For each entry below, copy the text exactly and leave out any picture.
═══
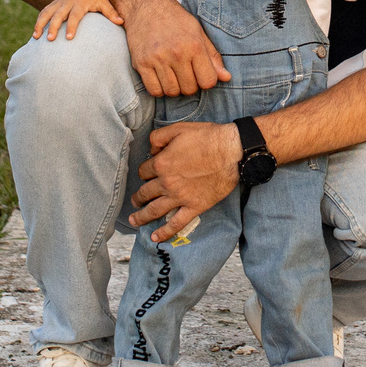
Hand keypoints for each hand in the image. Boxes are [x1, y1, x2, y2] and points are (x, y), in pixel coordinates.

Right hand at [32, 0, 119, 42]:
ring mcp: (59, 3)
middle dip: (53, 27)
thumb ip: (111, 13)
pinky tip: (36, 32)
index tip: (69, 38)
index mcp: (79, 4)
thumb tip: (121, 22)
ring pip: (47, 13)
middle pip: (58, 16)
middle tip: (50, 39)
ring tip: (35, 37)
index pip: (75, 17)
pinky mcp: (54, 3)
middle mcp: (67, 3)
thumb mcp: (103, 1)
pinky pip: (44, 11)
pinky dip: (39, 21)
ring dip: (40, 24)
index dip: (72, 27)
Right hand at [111, 0, 230, 98]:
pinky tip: (160, 77)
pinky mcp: (141, 63)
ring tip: (173, 74)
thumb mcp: (198, 32)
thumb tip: (227, 78)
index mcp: (194, 45)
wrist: (146, 5)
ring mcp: (157, 59)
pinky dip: (158, 89)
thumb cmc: (175, 19)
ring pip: (172, 92)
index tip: (200, 73)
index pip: (208, 81)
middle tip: (185, 72)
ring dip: (174, 87)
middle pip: (189, 89)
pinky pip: (154, 90)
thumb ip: (213, 56)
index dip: (206, 80)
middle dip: (190, 84)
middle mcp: (177, 53)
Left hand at [130, 121, 242, 243]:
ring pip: (154, 210)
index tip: (149, 172)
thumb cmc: (207, 138)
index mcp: (161, 163)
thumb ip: (158, 137)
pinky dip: (164, 232)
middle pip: (144, 193)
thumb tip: (151, 149)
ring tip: (134, 220)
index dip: (145, 171)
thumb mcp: (178, 128)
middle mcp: (167, 183)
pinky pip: (176, 223)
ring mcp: (180, 197)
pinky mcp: (194, 206)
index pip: (143, 171)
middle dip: (137, 197)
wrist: (231, 151)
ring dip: (141, 216)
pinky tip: (155, 238)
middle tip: (135, 200)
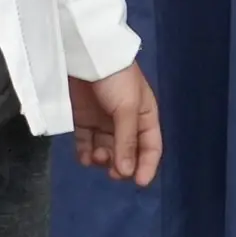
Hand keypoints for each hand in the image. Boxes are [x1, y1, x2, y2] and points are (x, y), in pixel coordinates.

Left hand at [68, 63, 161, 187]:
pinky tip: (85, 157)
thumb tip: (127, 172)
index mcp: (145, 115)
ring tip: (97, 157)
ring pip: (107, 150)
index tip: (138, 182)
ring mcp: (104, 120)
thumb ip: (127, 141)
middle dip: (122, 165)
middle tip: (113, 172)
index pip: (151, 146)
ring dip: (104, 159)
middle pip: (128, 152)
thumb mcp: (127, 108)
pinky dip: (86, 153)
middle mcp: (126, 121)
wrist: (87, 54)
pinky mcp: (84, 119)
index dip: (147, 165)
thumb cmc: (116, 79)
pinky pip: (87, 143)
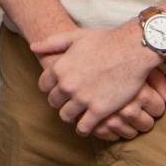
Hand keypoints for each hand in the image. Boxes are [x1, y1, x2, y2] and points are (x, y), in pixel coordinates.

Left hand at [30, 24, 162, 135]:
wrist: (132, 50)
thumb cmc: (105, 40)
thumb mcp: (75, 36)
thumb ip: (51, 43)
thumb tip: (33, 47)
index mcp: (59, 68)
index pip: (43, 86)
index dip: (50, 87)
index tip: (58, 89)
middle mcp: (67, 85)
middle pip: (54, 102)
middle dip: (60, 102)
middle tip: (69, 101)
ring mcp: (83, 99)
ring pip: (66, 116)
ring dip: (70, 116)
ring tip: (77, 114)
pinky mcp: (99, 110)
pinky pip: (84, 127)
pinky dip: (83, 129)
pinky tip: (87, 125)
═══
▶ **ANSWER TO THIS TASK**
Hand keypoints for each hand in the image. Boxes are [x1, y1, x2, y2] and points are (x, y), in pixel coordinates.

Right hand at [32, 0, 119, 42]:
ring mcp: (59, 3)
middle dip: (53, 27)
thumb ip: (111, 13)
pinky tip: (36, 32)
index tip: (69, 38)
index mcp: (79, 4)
thumb tip: (121, 22)
ring pip: (47, 13)
middle pip: (58, 16)
middle tip: (50, 39)
ring tip: (35, 37)
index pip: (75, 17)
pinky mcp: (54, 3)
middle mcp: (67, 3)
thumb mcp: (103, 1)
pinky pip: (44, 11)
pinky dip: (39, 21)
ring dip: (40, 24)
index dip: (72, 27)
Right hand at [111, 0, 230, 98]:
pinky tip: (160, 77)
pinky mcp: (141, 63)
ring tip: (173, 74)
thumb mcp: (198, 32)
thumb tip: (227, 78)
index mcp: (194, 45)
wrist: (146, 5)
ring mcp: (157, 59)
pinky dip: (158, 89)
thumb cmc: (175, 19)
ring pip: (172, 92)
index tip: (200, 73)
index pip: (208, 81)
middle tip: (185, 72)
ring dip: (174, 87)
middle pip: (189, 89)
pinky pip: (154, 90)
thumb ip: (213, 56)
index dip: (206, 80)
middle dip: (190, 84)
middle mcp: (177, 53)
Left hand at [130, 121, 242, 243]:
ring pip: (154, 210)
index tip: (149, 172)
thumb cmc: (207, 138)
index mcp: (161, 163)
thumb ip: (158, 137)
pinky dip: (164, 232)
middle pip: (144, 193)
thumb tip: (151, 149)
ring tip: (134, 220)
index dip: (145, 171)
thumb mcp: (178, 128)
middle mcp: (167, 183)
pinky pip: (176, 223)
ring mcp: (180, 197)
pinky mcp: (194, 206)
index pip: (143, 171)
middle dip: (137, 197)
wrist: (231, 151)
ring dip: (141, 216)
pinky tip: (155, 238)
middle tip: (135, 200)
Hand keypoints for each hand in the image. Boxes are [x1, y1, x2, y2] and points are (x, y), in pixel coordinates.

Left hand at [68, 63, 161, 187]:
pinky tip: (85, 157)
thumb tip: (127, 172)
index mcp: (145, 115)
ring tip: (97, 157)
ring pip: (107, 150)
index tip: (138, 182)
ring mcp: (104, 120)
thumb ip: (127, 141)
middle dip: (122, 165)
middle tip: (113, 172)
index pip: (151, 146)
ring dip: (104, 159)
middle pip: (128, 152)
thumb mcp: (127, 108)
pinky dip: (86, 153)
middle mcp: (126, 121)
wrist: (87, 54)
pinky mcp: (84, 119)
index dip: (147, 165)
thumb cmc: (116, 79)
pinky pip: (87, 143)
Hand keypoints for each hand in the image. Boxes are [x1, y1, x2, y2] and points are (x, y), in pixel coordinates.

Left hand at [30, 24, 162, 135]:
wrist: (132, 50)
thumb cmc: (105, 40)
thumb mcp: (75, 36)
thumb ip: (51, 43)
thumb tip: (33, 47)
index mcp: (59, 68)
index pip: (43, 86)
index dip: (50, 87)
index tip: (58, 89)
middle mcp: (67, 85)
middle pip: (54, 102)
middle dip: (60, 102)
middle tip: (69, 101)
ring mcp: (83, 99)
ring pip: (66, 116)
ring dip: (70, 116)
ring tip: (77, 114)
pinky mcp: (99, 110)
pinky pip: (84, 127)
pinky dip: (83, 129)
pinky tip: (87, 125)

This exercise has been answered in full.